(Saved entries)
○ ○ ○ ○ ○
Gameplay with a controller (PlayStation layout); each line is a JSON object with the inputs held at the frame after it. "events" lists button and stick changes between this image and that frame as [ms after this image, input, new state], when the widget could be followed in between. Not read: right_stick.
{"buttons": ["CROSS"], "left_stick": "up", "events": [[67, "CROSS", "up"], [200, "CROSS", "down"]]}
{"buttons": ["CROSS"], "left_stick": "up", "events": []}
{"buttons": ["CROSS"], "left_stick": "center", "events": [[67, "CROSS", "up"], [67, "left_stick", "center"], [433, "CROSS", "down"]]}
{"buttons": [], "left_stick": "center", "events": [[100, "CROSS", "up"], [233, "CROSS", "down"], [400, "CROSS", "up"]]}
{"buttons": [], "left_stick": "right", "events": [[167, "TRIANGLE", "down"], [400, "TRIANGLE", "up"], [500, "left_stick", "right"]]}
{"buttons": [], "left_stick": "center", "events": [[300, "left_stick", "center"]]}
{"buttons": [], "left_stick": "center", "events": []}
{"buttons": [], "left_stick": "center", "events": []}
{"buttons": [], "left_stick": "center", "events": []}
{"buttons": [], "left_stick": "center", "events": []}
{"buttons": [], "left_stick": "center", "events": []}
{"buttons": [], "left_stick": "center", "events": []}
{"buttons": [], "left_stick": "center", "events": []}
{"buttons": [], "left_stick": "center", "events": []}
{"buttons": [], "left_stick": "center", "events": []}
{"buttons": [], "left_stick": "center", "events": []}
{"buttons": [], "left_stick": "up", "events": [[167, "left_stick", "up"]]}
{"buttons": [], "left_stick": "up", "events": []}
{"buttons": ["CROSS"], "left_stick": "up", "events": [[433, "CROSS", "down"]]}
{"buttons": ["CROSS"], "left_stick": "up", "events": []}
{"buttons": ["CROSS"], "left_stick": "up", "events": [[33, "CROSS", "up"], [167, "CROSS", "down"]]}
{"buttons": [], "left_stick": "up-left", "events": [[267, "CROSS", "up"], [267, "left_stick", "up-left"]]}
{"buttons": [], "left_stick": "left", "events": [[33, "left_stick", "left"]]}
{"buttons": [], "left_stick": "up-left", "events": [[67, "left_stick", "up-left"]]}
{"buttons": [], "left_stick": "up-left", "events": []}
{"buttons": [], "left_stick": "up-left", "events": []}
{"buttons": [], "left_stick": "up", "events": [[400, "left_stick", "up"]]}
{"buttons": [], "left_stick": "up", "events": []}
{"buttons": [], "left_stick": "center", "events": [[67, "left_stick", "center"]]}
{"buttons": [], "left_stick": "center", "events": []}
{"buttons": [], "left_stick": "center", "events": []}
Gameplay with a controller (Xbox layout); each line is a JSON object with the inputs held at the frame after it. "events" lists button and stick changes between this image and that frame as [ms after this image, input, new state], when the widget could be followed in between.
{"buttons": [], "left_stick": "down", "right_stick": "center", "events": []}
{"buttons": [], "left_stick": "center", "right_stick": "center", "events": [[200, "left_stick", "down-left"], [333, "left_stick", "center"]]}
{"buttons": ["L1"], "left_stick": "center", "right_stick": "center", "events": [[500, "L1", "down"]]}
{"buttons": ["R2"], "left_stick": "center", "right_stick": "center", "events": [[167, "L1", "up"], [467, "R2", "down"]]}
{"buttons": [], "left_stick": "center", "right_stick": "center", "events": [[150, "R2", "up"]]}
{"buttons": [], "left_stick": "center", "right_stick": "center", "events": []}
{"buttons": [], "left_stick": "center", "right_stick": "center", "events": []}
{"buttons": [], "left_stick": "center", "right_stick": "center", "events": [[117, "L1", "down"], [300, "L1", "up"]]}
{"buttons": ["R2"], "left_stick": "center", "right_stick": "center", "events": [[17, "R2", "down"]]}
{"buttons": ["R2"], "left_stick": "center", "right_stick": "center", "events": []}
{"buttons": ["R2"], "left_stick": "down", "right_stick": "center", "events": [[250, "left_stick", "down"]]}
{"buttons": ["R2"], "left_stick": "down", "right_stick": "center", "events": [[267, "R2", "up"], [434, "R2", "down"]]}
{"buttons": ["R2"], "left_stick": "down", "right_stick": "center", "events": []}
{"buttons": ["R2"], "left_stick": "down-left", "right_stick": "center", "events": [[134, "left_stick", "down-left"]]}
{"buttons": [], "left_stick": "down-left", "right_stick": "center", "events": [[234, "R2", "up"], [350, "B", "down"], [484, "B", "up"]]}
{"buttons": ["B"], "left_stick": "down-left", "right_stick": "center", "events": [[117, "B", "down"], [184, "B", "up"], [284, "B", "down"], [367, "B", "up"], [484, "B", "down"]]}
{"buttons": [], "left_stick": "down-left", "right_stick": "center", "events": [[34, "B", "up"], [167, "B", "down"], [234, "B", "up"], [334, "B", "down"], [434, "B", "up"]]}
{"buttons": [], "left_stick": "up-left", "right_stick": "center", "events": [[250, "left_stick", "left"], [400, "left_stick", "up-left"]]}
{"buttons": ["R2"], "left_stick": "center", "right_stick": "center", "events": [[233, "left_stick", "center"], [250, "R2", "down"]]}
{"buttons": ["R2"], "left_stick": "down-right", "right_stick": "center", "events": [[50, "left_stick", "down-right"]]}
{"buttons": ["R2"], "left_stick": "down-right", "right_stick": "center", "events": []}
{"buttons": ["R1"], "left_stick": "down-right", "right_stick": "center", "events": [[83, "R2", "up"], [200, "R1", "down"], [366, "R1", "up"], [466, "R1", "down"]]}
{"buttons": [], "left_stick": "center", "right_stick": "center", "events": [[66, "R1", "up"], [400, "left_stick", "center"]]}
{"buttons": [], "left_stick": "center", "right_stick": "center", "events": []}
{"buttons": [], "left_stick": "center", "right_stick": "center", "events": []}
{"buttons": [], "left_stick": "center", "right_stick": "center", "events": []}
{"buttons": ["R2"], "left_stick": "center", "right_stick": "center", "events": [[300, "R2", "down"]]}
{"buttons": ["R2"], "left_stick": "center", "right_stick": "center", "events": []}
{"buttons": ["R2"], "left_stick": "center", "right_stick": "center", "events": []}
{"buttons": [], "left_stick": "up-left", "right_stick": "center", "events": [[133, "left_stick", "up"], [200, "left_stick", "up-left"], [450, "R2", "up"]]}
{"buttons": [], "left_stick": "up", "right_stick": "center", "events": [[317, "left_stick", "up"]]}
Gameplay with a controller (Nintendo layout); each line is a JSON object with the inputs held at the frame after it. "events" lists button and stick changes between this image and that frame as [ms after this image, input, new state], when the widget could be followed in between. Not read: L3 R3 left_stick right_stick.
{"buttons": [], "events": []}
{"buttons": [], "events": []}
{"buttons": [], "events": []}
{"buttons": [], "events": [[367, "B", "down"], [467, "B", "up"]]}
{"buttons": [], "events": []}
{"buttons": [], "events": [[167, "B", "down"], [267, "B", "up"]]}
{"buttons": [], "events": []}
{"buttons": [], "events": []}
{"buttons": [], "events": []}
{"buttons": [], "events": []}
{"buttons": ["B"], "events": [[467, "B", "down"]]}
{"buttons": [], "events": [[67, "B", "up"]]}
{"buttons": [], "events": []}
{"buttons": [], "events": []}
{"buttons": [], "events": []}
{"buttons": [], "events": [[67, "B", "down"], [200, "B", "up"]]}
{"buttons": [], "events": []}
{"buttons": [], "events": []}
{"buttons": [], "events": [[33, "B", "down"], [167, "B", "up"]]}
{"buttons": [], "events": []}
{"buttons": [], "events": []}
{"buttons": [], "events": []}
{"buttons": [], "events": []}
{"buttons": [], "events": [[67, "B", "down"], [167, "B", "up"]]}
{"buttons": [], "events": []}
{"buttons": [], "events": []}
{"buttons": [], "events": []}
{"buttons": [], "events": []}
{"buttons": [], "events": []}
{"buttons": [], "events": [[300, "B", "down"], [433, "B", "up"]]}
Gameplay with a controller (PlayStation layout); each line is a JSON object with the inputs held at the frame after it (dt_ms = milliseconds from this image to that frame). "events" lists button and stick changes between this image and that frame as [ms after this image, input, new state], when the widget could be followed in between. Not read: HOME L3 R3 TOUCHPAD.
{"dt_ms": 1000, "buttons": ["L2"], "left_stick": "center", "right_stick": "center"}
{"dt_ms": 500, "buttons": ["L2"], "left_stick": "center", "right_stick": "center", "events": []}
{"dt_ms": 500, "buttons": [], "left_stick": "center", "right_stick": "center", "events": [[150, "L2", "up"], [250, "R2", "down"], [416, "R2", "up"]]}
○ ○ ○ ○ ○
EXERCISE -> Across the data, how many lines have the word "after" in them? Respond with the number alone.

WRITTEN REPLY -> 4